38.D’après les registres électroniques des tribunaux de l’État de Palestine, entre août 2019 (moment de l’examen du rapport de l’État de Palestine par le Comité) et le 20 août 2020, 79 affaires relatives à des discours de haine et à la liberté d’opinion et d’expression ont été enregistrées. Les prévenus ont été innocentés dans 25 affaires et condamnés dans seulement 3 affaires ; dans 2 d’entre elles, la peine prononcée était une peine de prison d’une durée de trois mois et, dans la troisième, il s’agissait d’une amende de 200 dinars jordaniens ou l’équivalent en monnaie légale. Au total, 51 affaires sont encore en instance. On remarque une évolution encourageante de la proportion des acquittements par rapport au nombre total d’affaires et au nombre de condamnations : des décisions d’acquittement ont été prononcées dans 32 % du total des affaires enregistrées sur la période d’un an et dans 90 % des affaires tranchées. Cela prouve que la Convention est appliquée.

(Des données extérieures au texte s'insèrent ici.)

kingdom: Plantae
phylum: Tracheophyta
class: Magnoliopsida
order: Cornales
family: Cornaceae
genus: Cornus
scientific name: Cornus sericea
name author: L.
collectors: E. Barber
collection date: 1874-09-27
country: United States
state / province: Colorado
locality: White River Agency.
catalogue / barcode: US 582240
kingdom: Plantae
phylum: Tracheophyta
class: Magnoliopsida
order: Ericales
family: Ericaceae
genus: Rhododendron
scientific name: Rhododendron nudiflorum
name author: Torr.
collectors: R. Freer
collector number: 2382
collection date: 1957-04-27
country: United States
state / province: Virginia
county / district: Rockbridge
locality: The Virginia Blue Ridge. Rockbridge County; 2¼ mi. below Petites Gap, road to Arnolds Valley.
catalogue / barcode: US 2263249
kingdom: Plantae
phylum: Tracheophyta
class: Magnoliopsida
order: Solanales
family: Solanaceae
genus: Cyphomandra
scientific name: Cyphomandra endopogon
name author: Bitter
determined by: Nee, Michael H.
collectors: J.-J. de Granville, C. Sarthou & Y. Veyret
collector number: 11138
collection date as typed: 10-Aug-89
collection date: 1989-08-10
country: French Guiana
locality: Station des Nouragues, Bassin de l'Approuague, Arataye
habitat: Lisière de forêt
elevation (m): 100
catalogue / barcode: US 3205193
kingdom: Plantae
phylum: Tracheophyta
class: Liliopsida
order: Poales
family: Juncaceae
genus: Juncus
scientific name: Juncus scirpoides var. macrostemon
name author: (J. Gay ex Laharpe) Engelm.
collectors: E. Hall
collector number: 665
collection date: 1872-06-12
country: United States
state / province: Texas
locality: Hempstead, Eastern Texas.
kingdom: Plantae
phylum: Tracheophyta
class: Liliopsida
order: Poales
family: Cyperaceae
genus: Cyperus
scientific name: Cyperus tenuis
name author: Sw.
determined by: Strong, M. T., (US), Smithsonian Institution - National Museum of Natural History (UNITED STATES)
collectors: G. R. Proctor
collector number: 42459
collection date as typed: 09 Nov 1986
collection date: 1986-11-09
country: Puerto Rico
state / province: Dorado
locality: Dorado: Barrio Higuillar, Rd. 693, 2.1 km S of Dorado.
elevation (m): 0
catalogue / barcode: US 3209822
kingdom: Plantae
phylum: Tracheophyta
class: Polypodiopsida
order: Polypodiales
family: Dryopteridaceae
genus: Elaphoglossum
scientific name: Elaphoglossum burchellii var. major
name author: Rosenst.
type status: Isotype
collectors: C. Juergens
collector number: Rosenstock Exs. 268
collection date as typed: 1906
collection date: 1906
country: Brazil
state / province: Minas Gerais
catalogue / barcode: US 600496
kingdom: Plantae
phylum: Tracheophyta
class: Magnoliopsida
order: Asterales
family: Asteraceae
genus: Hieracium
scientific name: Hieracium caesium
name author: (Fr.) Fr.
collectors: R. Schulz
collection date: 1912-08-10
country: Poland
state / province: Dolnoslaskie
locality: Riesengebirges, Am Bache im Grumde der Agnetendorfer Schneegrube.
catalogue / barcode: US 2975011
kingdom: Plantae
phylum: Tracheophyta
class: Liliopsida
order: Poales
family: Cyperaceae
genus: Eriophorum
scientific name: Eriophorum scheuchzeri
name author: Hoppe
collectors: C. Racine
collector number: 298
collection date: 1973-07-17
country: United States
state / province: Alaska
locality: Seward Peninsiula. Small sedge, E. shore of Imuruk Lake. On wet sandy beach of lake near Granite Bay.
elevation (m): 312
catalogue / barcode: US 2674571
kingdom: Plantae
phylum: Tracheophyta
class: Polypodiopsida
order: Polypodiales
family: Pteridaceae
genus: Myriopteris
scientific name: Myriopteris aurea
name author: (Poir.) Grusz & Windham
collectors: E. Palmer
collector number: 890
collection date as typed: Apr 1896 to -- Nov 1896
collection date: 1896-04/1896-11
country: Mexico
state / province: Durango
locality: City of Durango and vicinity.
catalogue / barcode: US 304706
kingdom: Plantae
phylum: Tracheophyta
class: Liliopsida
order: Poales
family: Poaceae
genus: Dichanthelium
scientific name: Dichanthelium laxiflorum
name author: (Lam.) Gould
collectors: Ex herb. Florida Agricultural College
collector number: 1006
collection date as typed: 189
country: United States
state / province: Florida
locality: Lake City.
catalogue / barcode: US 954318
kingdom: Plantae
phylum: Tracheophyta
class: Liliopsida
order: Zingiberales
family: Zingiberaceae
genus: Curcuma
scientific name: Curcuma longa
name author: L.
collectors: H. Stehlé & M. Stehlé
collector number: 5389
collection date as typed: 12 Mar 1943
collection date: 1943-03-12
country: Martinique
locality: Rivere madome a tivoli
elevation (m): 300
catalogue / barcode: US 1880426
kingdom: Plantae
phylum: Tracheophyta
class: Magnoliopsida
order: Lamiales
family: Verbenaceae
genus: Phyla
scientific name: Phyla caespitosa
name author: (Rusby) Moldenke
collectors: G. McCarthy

Affaires relatives à la liberté d’opinion et d’expression
Disposition |
Nombre d’affaires enregistrées |
Nombre d’acquittements |
Nombre de condamnations |
Nombre d’affaires en instance |
Article 150 du Code pénal, relatif à l’incitation au fanatisme religieux |
58 |
18 |
0 |
40 |
Article 24 de la loi sur la cybercriminalité, relatif à la diffusion d’informations incitant au racisme sur les réseaux électroniques |
15 |
4 |
3 |
8 |
Article 161 du Code pénal, relatif à l’incitation d’autrui à commettre des actes de racisme et de sectarisme |
5 |
3 |
0 |
2 |
Articles 37 et 48 de la loi sur la presse et les publications, relatifs à la diffusion d’informations sur la sécurité et la police |
1 |
0 |
0 |
1 |
Total |
79 |
25 |
3 |
51 |
39.Le ministère public de l’État de Palestine travaille à l’élaboration d’un guide sur les procédures d’action unifiée en matière de cybercriminalité. En partenariat avec de nombreux organismes nationaux et institutions internationales œuvrant dans le domaine des droits de l’homme, le Ministère de l’intérieur a publié un guide sur la façon de traiter avec les journalistes sur le terrain. Le manuel a été utilisé à l’occasion de nombreux ateliers rassemblant des représentants de tous les organes de sécurité et des membres du Syndicat des journalistes, qui ont été organisés dans toutes les provinces et auxquels ont participé environ 300 membres des forces de sécurité, employés d’organes de presse et journalistes. En outre, le Ministère de l’intérieur continue d’organiser, à l’intention des représentants de tous les organes de sécurité, des ateliers sur la distinction entre l’exercice de la liberté d’opinion et d’expression et l’incitation.
40.Il convient de noter que, dans le cadre des travaux de la Ligue des États arabes, avec les autres États qui en sont membres, l’État de Palestine travaille à la promulgation d’une loi-cadre arabe sur la lutte contre les discours de haine, qui vise à prévenir, à combattre et à incriminer les discours de haine et à promouvoir le dialogue et la tolérance entre toutes les composantes de la société, en application des instruments internationaux pertinents. L’État de Palestine s’efforcera de respecter toutes les dispositions de cette loi et d’harmoniser sa législation nationale avec elle, de manière à promouvoir les principes d’égalité et de non‑discrimination.